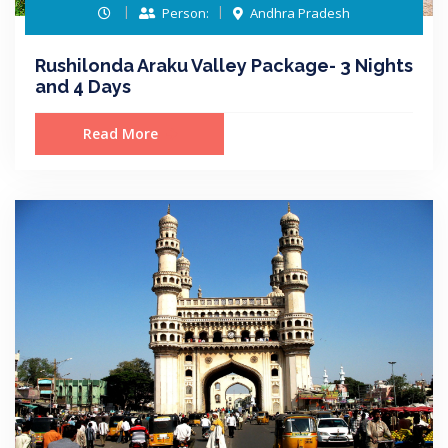
Person:
Andhra Pradesh
Rushilonda Araku Valley Package- 3 Nights
and 4 Days
Read More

- **To do**
In the material above, find the line with "Andhra Pradesh"; then copy it and every line after it, exactly, through the end.

- **Final answer**
Andhra Pradesh
Rushilonda Araku Valley Package- 3 Nights
and 4 Days
Read More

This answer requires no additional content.